## ABOUT THIS TASK
Report every line in the records below that holds the word "Left".

## INPUT MATERIAL
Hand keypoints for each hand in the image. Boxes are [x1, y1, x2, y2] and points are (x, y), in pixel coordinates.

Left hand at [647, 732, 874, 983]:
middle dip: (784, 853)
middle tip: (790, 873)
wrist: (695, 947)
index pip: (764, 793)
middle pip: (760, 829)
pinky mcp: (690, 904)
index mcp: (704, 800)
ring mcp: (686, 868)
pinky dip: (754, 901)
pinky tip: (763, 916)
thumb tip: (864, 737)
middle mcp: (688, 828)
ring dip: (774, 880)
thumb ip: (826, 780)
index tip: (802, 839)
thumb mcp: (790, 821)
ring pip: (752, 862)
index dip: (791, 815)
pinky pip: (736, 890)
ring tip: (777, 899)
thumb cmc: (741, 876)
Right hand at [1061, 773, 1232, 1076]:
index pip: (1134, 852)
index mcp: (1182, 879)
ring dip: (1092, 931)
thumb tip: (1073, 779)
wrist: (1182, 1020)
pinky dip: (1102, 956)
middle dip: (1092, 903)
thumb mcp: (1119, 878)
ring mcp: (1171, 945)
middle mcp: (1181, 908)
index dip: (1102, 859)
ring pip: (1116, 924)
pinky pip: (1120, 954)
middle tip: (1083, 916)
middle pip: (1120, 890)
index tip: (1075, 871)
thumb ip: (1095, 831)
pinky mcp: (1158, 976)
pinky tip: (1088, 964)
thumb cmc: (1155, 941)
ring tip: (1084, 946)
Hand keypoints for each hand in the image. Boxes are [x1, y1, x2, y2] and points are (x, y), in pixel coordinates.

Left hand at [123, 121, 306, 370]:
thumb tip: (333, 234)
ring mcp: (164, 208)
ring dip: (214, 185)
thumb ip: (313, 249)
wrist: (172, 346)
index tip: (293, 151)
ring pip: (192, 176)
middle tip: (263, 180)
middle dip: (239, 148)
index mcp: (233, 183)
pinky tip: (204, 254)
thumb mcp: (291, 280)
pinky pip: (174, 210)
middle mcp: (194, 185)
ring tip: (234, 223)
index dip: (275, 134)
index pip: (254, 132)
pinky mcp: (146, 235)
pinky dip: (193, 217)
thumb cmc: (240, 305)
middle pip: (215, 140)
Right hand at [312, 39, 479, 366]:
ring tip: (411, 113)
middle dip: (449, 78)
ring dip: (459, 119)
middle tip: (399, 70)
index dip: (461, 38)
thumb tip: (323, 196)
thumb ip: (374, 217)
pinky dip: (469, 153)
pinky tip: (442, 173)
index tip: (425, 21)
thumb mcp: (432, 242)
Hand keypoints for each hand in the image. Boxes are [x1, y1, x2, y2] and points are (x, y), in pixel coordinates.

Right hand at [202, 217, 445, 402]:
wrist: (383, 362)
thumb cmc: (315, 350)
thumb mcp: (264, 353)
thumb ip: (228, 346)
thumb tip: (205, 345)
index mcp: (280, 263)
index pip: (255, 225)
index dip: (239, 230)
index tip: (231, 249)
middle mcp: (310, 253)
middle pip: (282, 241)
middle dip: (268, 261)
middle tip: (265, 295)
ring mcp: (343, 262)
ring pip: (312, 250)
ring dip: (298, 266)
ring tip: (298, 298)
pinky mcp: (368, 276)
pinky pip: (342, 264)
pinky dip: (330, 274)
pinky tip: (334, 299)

---

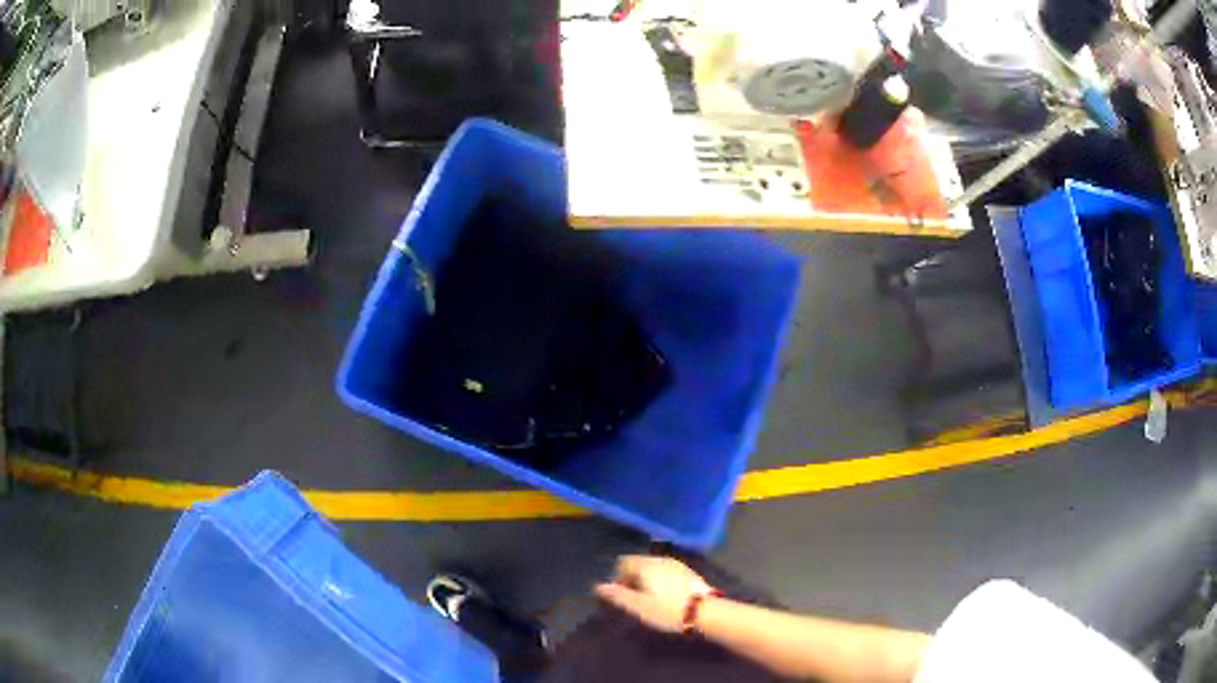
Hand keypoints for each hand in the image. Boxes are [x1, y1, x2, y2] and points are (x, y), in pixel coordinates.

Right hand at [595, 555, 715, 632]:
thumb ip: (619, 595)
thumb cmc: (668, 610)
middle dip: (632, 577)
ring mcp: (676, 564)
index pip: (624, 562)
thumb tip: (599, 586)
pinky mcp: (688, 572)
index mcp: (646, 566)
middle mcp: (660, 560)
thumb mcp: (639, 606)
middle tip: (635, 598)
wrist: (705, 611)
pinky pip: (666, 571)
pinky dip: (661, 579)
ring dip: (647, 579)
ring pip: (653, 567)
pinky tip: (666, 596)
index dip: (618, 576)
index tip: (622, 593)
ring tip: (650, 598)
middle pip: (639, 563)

--

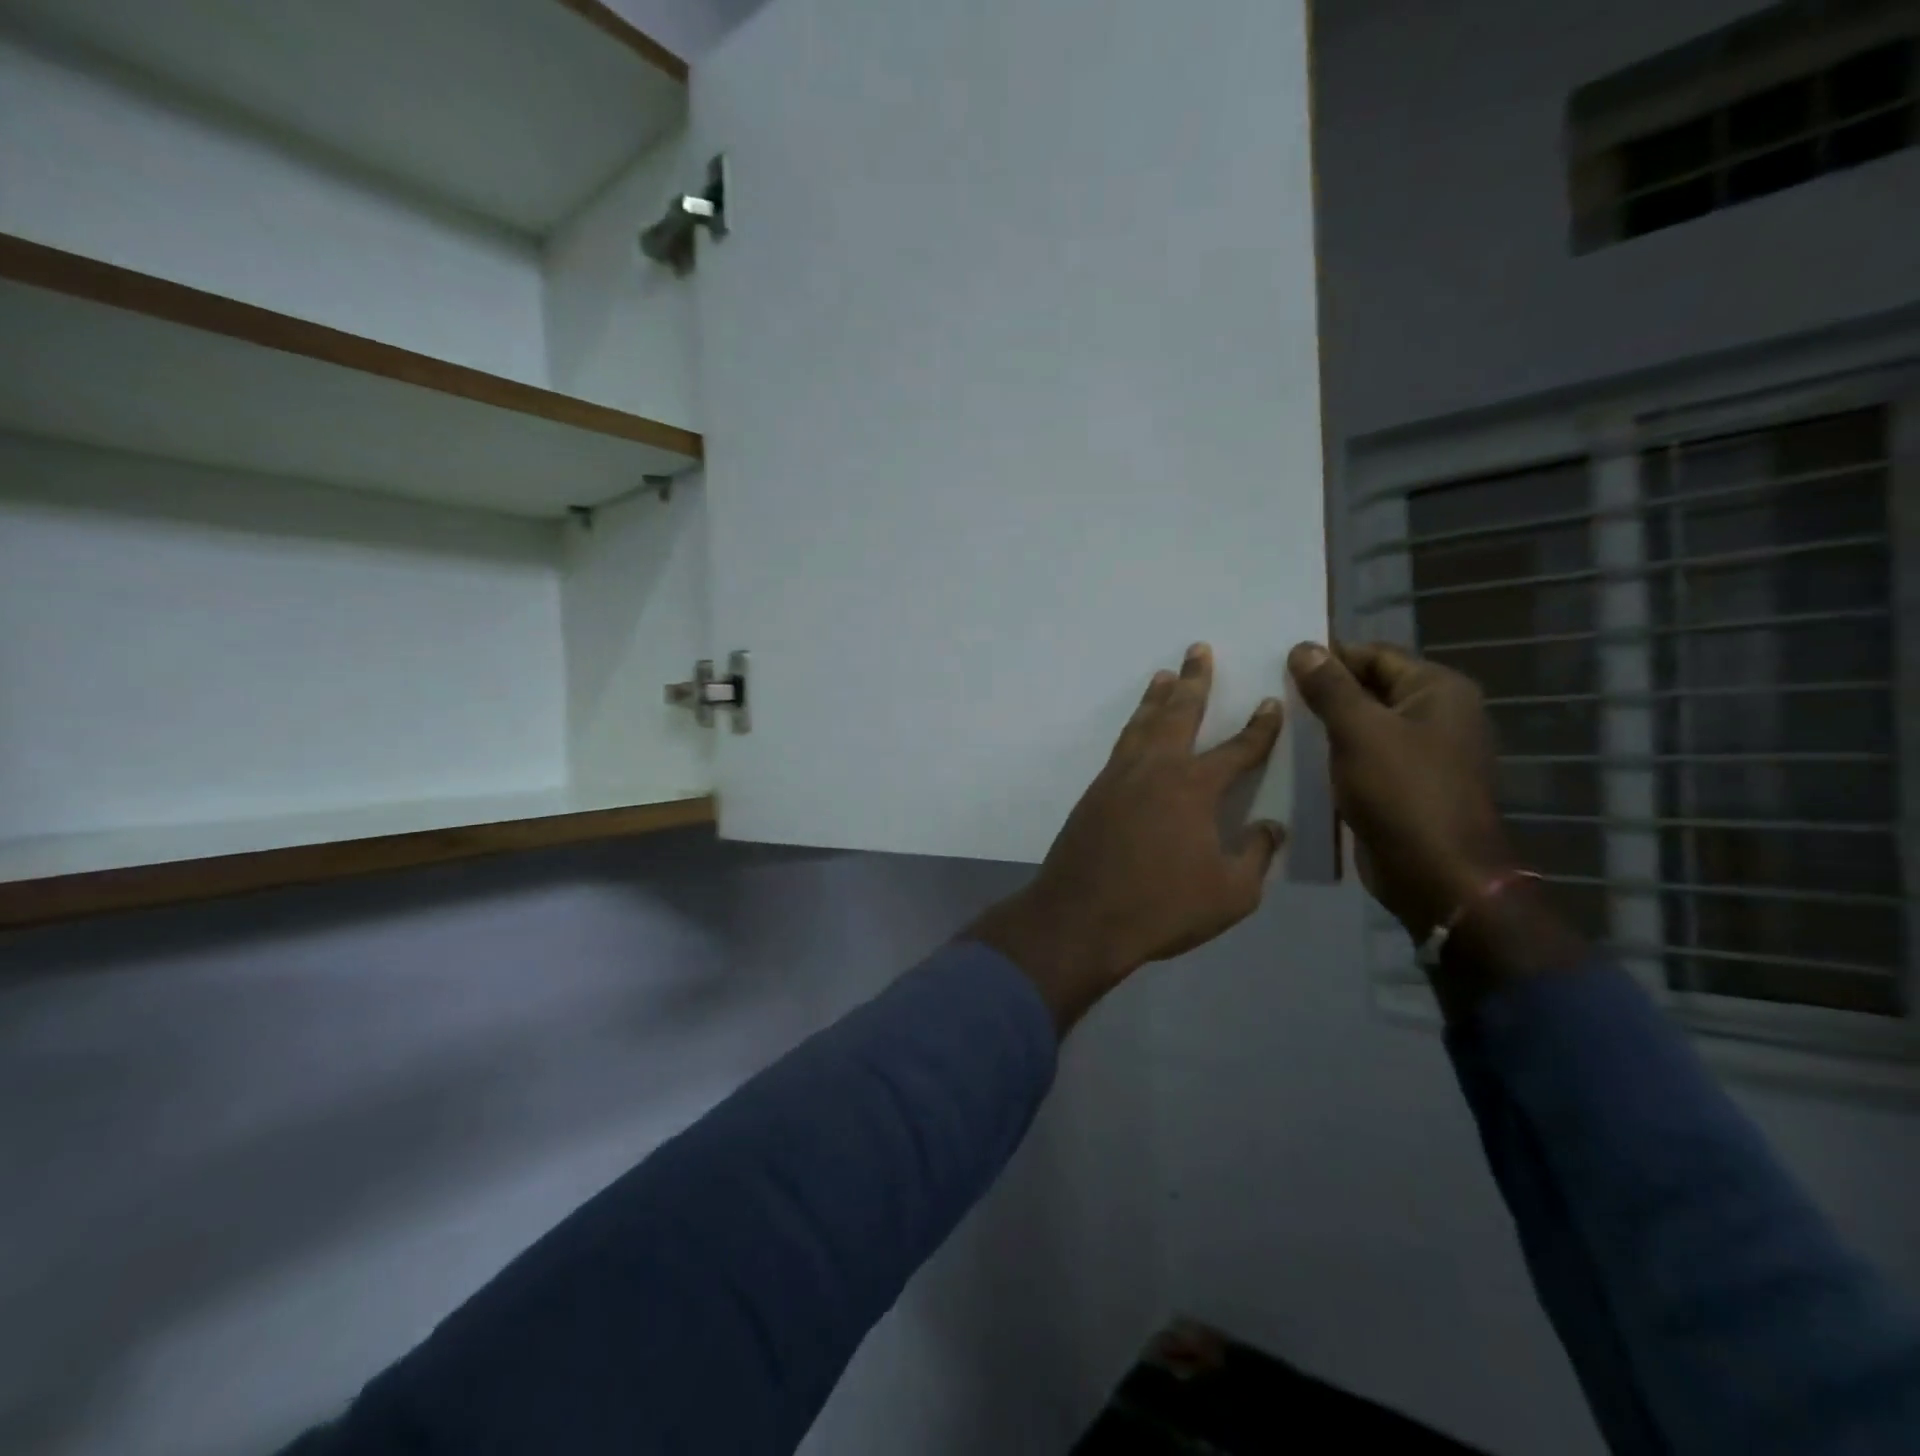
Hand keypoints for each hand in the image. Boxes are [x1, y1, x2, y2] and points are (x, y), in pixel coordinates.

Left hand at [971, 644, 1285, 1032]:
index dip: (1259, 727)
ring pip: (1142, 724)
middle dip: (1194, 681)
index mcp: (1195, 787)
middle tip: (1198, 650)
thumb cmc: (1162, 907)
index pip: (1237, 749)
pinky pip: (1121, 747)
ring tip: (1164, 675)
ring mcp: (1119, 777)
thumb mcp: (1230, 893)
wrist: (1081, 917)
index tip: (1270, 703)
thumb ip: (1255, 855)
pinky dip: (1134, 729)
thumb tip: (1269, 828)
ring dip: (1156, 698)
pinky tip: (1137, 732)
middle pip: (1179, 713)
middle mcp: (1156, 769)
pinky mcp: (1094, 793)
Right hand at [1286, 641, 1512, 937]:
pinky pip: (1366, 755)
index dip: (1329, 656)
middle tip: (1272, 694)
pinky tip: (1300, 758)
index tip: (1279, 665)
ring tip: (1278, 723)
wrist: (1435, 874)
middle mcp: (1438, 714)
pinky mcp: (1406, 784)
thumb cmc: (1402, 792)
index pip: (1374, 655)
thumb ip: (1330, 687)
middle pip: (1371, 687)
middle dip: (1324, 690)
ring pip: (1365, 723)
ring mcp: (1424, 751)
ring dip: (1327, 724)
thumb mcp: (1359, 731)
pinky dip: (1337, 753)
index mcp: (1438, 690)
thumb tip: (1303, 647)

## REPLY
Left hand at [647, 732, 874, 983]:
Left hand at [123, 121, 306, 370]:
Left hand at [971, 644, 1285, 1032]:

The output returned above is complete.